Iran has imported refined products since 1982, and these imports have been increasing rapidly. In 2005, Iran has been importing an estimated 170,000 bbl/d of gasoline at an estimated annual cost of around $3-$4 billion. According to Petroleum Argus, around 60 percent of this comes from European oil trader, Vitol, with another 15 percent coming from Indias 600,000-bbl/d Reliance refinery. For 2006, according to the FACTS consulting firm, Iran is expected to produce 266,000 bbl/d of gasoline, consume 462,000 bbl/d, and import 196,000 bbl/d.

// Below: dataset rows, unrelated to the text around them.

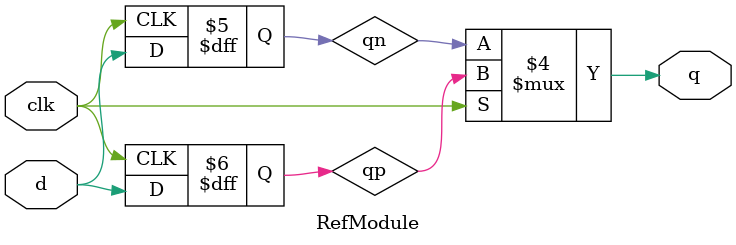
<source format=sv>

module RefModule (
  input clk,
  input d,
  output reg q
);

  /*always @(posedge clk, negedge clk) begin
    q <= d;
  end*/

  reg qp, qn;
  always @(posedge clk)
    qp <= d;
  always @(negedge clk)
    qn <= d;

  // This causes q to change too early when clk changes. Need delay by
  // delta cycle
  // assign q = temp_undefined;
  always @(*)
    q <= clk ? qp : qn;

endmodule


</source>
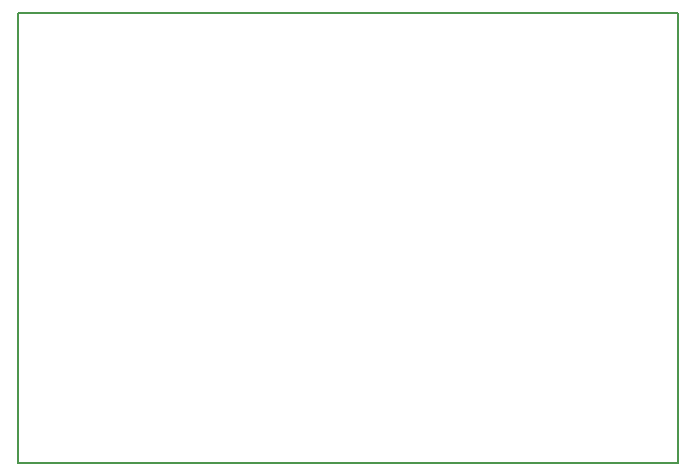
<source format=gbr>
%FSLAX46Y46*%
G04 Gerber Fmt 4.6, Leading zero omitted, Abs format (unit mm)*
G04 Created by KiCad (PCBNEW (2014-10-30 BZR 5240)-product) date jeu. 06 nov. 2014 00:10:11 CET*
%MOMM*%
G01*
G04 APERTURE LIST*
%ADD10C,0.100000*%
%ADD11C,0.200000*%
G04 APERTURE END LIST*
D10*
D11*
X175260000Y-68580000D02*
X119380000Y-68580000D01*
X175260000Y-106680000D02*
X175260000Y-68580000D01*
X119380000Y-106680000D02*
X175260000Y-106680000D01*
X119380000Y-68580000D02*
X119380000Y-106680000D01*
M02*

</source>
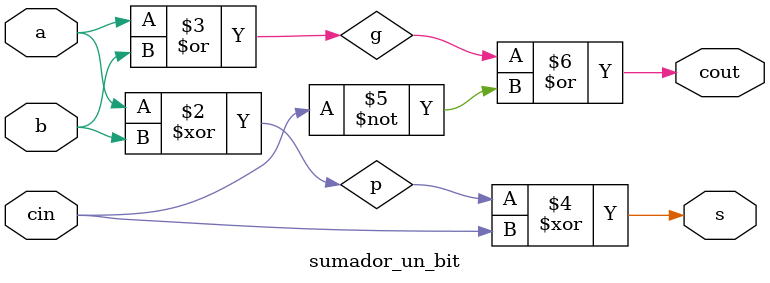
<source format=sv>
`timescale 1ns / 1ps


module sumador_un_bit(
    input logic a, b, cin,
    output logic s,cout
    );
    
    logic p, g; 
    always_comb
        begin
            p = a ^ b ;
            g = a | b;
            s = p ^ cin;
            cout = g | (~cin);
         end

endmodule

</source>
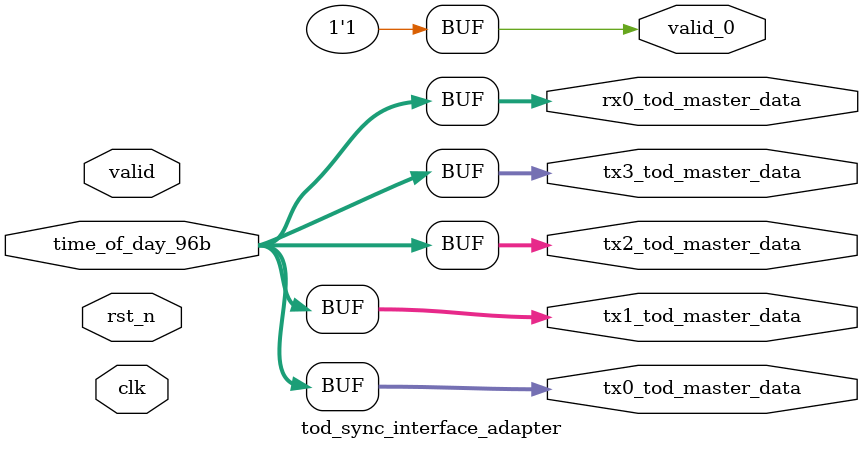
<source format=v>

`timescale 1 ps / 1 ps
module tod_sync_interface_adapter (
                input              clk,
                input              rst_n,
		input  wire [95:0] time_of_day_96b,     	//      time_of_day_96b.data
		input  wire        valid          ,
		// Rx interfaces up to 10
		
		// Tx interfaces up to 10
		
		output wire [95:0] tx0_tod_master_data,  	//   tx0_tod_master_data.data
		
		output wire [95:0] tx1_tod_master_data,  	//   tx1_tod_master_data.data
		
		output wire [95:0] tx2_tod_master_data,
		
		output wire [95:0] tx3_tod_master_data,
		
		output wire [95:0] rx0_tod_master_data,
		
		output wire        valid_0
		
	);

	
	assign tx0_tod_master_data = time_of_day_96b;
	
	assign tx1_tod_master_data = time_of_day_96b;
	
	assign tx2_tod_master_data = time_of_day_96b;
	
	assign tx3_tod_master_data = time_of_day_96b;
	
	assign rx0_tod_master_data = time_of_day_96b;
	

	
	assign valid_0 = 1'b1  ;
	


endmodule

</source>
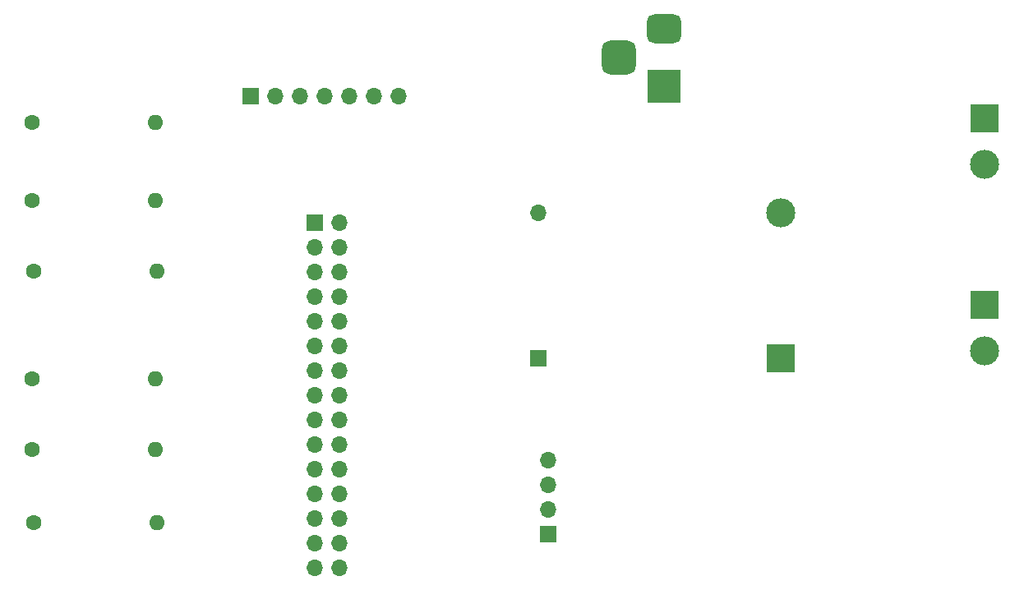
<source format=gbr>
%TF.GenerationSoftware,KiCad,Pcbnew,8.0.2*%
%TF.CreationDate,2024-06-02T23:09:43-04:00*%
%TF.ProjectId,popperPump,706f7070-6572-4507-956d-702e6b696361,1.5*%
%TF.SameCoordinates,Original*%
%TF.FileFunction,Soldermask,Bot*%
%TF.FilePolarity,Negative*%
%FSLAX46Y46*%
G04 Gerber Fmt 4.6, Leading zero omitted, Abs format (unit mm)*
G04 Created by KiCad (PCBNEW 8.0.2) date 2024-06-02 23:09:43*
%MOMM*%
%LPD*%
G01*
G04 APERTURE LIST*
G04 Aperture macros list*
%AMRoundRect*
0 Rectangle with rounded corners*
0 $1 Rounding radius*
0 $2 $3 $4 $5 $6 $7 $8 $9 X,Y pos of 4 corners*
0 Add a 4 corners polygon primitive as box body*
4,1,4,$2,$3,$4,$5,$6,$7,$8,$9,$2,$3,0*
0 Add four circle primitives for the rounded corners*
1,1,$1+$1,$2,$3*
1,1,$1+$1,$4,$5*
1,1,$1+$1,$6,$7*
1,1,$1+$1,$8,$9*
0 Add four rect primitives between the rounded corners*
20,1,$1+$1,$2,$3,$4,$5,0*
20,1,$1+$1,$4,$5,$6,$7,0*
20,1,$1+$1,$6,$7,$8,$9,0*
20,1,$1+$1,$8,$9,$2,$3,0*%
G04 Aperture macros list end*
%ADD10R,3.500000X3.500000*%
%ADD11RoundRect,0.750000X-1.000000X0.750000X-1.000000X-0.750000X1.000000X-0.750000X1.000000X0.750000X0*%
%ADD12RoundRect,0.875000X-0.875000X0.875000X-0.875000X-0.875000X0.875000X-0.875000X0.875000X0.875000X0*%
%ADD13C,1.600000*%
%ADD14O,1.600000X1.600000*%
%ADD15R,1.700000X1.700000*%
%ADD16O,1.700000X1.700000*%
%ADD17R,3.000000X3.000000*%
%ADD18O,3.000000X3.000000*%
G04 APERTURE END LIST*
D10*
%TO.C,12VIN*%
X165707500Y-71000000D03*
D11*
X165707500Y-65000000D03*
D12*
X161007500Y-68000000D03*
%TD*%
D13*
%TO.C,ButDPullDown1*%
X100752400Y-90015680D03*
D14*
X113452400Y-90015680D03*
%TD*%
D13*
%TO.C,ButDNeutral1*%
X100727000Y-115949080D03*
D14*
X113427000Y-115949080D03*
%TD*%
D13*
%TO.C,ButBNeutral1*%
X100600000Y-108354480D03*
D14*
X113300000Y-108354480D03*
%TD*%
D13*
%TO.C,ButBPullDown1*%
X100600000Y-74699480D03*
D14*
X113300000Y-74699480D03*
%TD*%
D15*
%TO.C,M5StackHeader1*%
X129750000Y-85000000D03*
D16*
X132290000Y-85000000D03*
X129750000Y-87540000D03*
X132290000Y-87540000D03*
X129750000Y-90080000D03*
X132290000Y-90080000D03*
X129750000Y-92620000D03*
X132290000Y-92620000D03*
X129750000Y-95160000D03*
X132290000Y-95160000D03*
X129750000Y-97700000D03*
X132290000Y-97700000D03*
X129750000Y-100240000D03*
X132290000Y-100240000D03*
X129750000Y-102780000D03*
X132290000Y-102780000D03*
X129750000Y-105320000D03*
X132290000Y-105320000D03*
X129750000Y-107860000D03*
X132290000Y-107860000D03*
X129750000Y-110400000D03*
X132290000Y-110400000D03*
X129750000Y-112940000D03*
X132290000Y-112940000D03*
X129750000Y-115480000D03*
X132290000Y-115480000D03*
X129750000Y-118020000D03*
X132290000Y-118020000D03*
X129750000Y-120560000D03*
X132290000Y-120560000D03*
%TD*%
D15*
%TO.C,5v Output*%
X152750000Y-99000000D03*
D16*
X152750000Y-84000000D03*
%TD*%
D15*
%TO.C,DRV8871*%
X153750000Y-117080000D03*
D16*
X153750000Y-114540000D03*
X153750000Y-112000000D03*
X153750000Y-109460000D03*
%TD*%
D17*
%TO.C,PowerSwitch*%
X198750000Y-74270000D03*
D18*
X198750000Y-79000000D03*
%TD*%
D13*
%TO.C,ButCNeutral1*%
X100600000Y-101090080D03*
D14*
X113300000Y-101090080D03*
%TD*%
D15*
%TO.C,AdafruitRF*%
X123125000Y-72000000D03*
D16*
X125665000Y-72000000D03*
X128205000Y-72000000D03*
X130745000Y-72000000D03*
X133285000Y-72000000D03*
X135825000Y-72000000D03*
X138365000Y-72000000D03*
%TD*%
D13*
%TO.C,ButCPullDown1*%
X100600000Y-82699480D03*
D14*
X113300000Y-82699480D03*
%TD*%
D17*
%TO.C,DRV1*%
X198750000Y-93460000D03*
D18*
X198750000Y-98190000D03*
%TD*%
D17*
%TO.C,12v Input*%
X177750000Y-99000000D03*
D18*
X177750000Y-84000000D03*
%TD*%
M02*

</source>
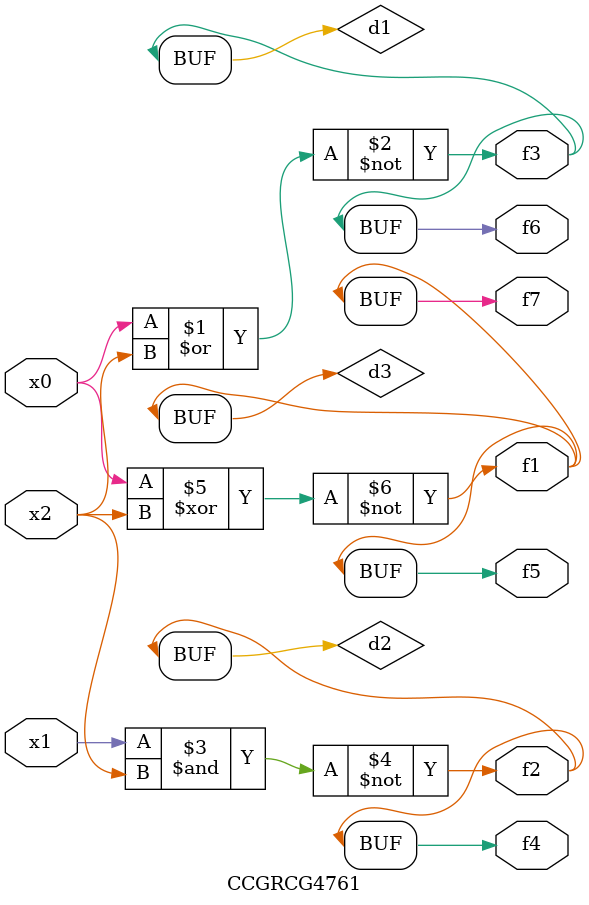
<source format=v>
module CCGRCG4761(
	input x0, x1, x2,
	output f1, f2, f3, f4, f5, f6, f7
);

	wire d1, d2, d3;

	nor (d1, x0, x2);
	nand (d2, x1, x2);
	xnor (d3, x0, x2);
	assign f1 = d3;
	assign f2 = d2;
	assign f3 = d1;
	assign f4 = d2;
	assign f5 = d3;
	assign f6 = d1;
	assign f7 = d3;
endmodule

</source>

In June 2004, Japans JGC reached an agreement with Iran to expand Arak to 250,000 bbl/d by 2009. In addition, Abadan is being expanded by 50,000 bbl/d, with completion expected by spring 2006 (in addition, a new, 180,000-bbl/d-capacity refinery is being planned for Abadan). Bandar Abbas is being expanded in several phases, adding around 250,000 bbl/d of capacity by 2010 (and significantly more after that). Two planned grassroots refineries include a 225,000-bbl/d plant at Shah Bahar and a 120,000-bbl/d unit on Qeshm Island. Under Iranian law, foreign companies are permitted to own no more than 49 percent of Iranian oil refining assets.
Iran exports crude oil via four main terminals - Kharg Island (by far the largest), Lavan Island, Sirri Island (reopened on April 13, 2003 for the first time since 1988, when it was damaged by an Iraqi air raid), and Ras Bahregan. Refined products are exported via the Abadan and Bandar Mahshahr terminals. Many Iranian oil export terminals were damaged during the Iran-Iraq War, but all have been rebuilt.